## Description of the task
The lines below are to be quoted exactly, from the first through the one that contains "Có gì hơn cả ngọt ngào".

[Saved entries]
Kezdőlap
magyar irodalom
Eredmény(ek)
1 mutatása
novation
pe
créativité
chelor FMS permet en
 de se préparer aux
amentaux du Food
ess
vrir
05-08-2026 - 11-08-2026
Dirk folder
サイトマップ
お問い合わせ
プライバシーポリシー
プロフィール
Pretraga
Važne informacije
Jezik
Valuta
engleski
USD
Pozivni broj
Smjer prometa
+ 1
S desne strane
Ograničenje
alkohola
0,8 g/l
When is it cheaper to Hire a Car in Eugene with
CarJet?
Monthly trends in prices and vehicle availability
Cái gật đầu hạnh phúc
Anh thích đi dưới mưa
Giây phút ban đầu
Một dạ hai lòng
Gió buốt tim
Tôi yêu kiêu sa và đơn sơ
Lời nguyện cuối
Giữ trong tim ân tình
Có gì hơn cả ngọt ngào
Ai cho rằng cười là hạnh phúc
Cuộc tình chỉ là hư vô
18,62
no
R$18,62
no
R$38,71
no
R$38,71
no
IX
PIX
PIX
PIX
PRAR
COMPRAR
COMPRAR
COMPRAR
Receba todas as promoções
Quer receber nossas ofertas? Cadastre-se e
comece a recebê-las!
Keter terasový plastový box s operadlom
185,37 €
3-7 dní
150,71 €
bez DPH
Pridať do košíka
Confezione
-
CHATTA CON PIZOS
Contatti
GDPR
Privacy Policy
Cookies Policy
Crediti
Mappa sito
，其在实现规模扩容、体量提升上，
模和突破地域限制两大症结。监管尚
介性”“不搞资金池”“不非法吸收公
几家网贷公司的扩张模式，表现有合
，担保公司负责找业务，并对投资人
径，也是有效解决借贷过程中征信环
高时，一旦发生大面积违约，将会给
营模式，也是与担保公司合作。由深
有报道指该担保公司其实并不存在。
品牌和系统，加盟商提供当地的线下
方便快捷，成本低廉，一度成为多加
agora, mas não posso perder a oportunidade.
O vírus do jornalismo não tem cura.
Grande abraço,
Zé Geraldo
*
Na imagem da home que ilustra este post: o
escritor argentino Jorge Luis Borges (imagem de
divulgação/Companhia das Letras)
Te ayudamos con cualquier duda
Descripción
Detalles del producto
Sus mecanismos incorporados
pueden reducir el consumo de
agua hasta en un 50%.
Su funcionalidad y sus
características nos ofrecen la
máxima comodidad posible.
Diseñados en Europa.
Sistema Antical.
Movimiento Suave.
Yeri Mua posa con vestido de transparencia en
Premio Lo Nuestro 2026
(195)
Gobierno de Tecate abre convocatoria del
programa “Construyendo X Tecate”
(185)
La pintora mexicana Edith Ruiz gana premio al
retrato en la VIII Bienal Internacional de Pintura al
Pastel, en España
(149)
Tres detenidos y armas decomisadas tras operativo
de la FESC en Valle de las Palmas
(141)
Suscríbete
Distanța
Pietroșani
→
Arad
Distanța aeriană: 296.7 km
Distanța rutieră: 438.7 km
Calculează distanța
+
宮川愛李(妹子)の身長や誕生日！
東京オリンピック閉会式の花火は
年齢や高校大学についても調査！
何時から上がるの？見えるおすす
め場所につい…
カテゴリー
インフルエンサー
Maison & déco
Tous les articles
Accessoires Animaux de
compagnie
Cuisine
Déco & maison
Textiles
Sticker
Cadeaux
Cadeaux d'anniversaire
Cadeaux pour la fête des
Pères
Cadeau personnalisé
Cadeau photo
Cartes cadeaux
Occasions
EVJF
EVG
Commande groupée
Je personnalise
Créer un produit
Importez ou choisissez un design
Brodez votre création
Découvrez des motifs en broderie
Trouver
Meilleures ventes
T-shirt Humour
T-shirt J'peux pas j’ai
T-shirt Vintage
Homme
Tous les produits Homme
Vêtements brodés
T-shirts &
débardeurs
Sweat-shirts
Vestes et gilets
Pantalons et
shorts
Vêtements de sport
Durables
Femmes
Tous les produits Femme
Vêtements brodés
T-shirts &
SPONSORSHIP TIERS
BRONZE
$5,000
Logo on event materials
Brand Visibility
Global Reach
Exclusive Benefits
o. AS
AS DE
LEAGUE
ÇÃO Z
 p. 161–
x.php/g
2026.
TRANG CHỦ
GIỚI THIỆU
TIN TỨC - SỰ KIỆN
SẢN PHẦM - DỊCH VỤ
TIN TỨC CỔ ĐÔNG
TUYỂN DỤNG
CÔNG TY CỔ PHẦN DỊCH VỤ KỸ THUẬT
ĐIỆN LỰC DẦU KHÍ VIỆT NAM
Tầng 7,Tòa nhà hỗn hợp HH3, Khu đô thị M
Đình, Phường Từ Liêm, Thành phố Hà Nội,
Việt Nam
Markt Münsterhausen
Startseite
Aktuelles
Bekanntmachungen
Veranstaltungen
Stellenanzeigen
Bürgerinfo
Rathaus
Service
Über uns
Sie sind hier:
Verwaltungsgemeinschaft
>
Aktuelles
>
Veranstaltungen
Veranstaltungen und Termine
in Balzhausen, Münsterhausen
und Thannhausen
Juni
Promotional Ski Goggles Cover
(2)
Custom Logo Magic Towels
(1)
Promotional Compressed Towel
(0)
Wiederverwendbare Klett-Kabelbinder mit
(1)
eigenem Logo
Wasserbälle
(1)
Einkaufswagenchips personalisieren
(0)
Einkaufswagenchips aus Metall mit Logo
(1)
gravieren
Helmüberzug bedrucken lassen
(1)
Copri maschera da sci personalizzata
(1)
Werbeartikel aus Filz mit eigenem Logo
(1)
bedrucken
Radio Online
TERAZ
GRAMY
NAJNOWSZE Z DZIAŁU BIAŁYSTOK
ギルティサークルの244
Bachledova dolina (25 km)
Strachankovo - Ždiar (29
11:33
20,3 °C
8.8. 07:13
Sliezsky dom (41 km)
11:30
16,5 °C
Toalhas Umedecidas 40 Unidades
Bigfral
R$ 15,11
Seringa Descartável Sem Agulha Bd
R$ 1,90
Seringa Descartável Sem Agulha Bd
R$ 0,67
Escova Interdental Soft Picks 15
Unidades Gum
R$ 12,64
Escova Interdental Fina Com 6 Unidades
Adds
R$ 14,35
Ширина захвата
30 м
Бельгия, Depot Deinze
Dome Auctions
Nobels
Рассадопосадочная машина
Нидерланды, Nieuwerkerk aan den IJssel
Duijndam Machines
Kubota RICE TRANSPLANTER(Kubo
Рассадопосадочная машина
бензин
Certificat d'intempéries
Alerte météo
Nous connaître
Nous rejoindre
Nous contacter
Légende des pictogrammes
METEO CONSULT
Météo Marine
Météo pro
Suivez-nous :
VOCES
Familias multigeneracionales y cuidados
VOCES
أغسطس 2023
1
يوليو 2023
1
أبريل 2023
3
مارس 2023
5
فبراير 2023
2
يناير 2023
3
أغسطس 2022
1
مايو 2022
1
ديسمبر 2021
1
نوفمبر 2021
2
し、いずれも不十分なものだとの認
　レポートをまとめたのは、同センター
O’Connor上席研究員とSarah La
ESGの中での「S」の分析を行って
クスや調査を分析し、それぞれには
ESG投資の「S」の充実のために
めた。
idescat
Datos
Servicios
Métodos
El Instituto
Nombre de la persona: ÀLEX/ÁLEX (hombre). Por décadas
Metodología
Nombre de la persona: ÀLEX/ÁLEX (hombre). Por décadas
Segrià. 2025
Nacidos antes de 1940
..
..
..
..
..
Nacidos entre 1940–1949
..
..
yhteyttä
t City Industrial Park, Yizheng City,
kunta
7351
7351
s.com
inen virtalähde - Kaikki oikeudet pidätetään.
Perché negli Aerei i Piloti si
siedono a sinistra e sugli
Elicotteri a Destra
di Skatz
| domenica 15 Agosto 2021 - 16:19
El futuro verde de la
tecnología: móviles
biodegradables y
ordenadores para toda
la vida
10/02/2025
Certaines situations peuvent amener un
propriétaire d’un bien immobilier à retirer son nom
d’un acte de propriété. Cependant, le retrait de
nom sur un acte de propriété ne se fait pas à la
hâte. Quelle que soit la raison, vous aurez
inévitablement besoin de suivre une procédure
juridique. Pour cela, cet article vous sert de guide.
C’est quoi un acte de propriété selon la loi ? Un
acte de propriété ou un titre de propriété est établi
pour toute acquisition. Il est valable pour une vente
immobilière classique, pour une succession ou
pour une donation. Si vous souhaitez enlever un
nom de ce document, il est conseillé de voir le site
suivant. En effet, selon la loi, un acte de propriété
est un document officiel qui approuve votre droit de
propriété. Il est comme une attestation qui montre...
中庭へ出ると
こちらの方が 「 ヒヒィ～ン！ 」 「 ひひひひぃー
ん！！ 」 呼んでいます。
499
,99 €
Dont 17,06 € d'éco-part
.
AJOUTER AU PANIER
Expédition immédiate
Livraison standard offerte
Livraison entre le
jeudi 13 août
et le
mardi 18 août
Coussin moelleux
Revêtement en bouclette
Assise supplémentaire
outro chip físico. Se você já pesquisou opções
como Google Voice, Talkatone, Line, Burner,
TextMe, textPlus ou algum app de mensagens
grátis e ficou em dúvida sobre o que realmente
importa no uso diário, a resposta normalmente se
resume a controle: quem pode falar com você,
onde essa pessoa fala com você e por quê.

## Solution to the problem
Kezdőlap
magyar irodalom
Eredmény(ek)
1 mutatása
novation
pe
créativité
chelor FMS permet en
 de se préparer aux
amentaux du Food
ess
vrir
05-08-2026 - 11-08-2026
Dirk folder
サイトマップ
お問い合わせ
プライバシーポリシー
プロフィール
Pretraga
Važne informacije
Jezik
Valuta
engleski
USD
Pozivni broj
Smjer prometa
+ 1
S desne strane
Ograničenje
alkohola
0,8 g/l
When is it cheaper to Hire a Car in Eugene with
CarJet?
Monthly trends in prices and vehicle availability
Cái gật đầu hạnh phúc
Anh thích đi dưới mưa
Giây phút ban đầu
Một dạ hai lòng
Gió buốt tim
Tôi yêu kiêu sa và đơn sơ
Lời nguyện cuối
Giữ trong tim ân tình
Có gì hơn cả ngọt ngào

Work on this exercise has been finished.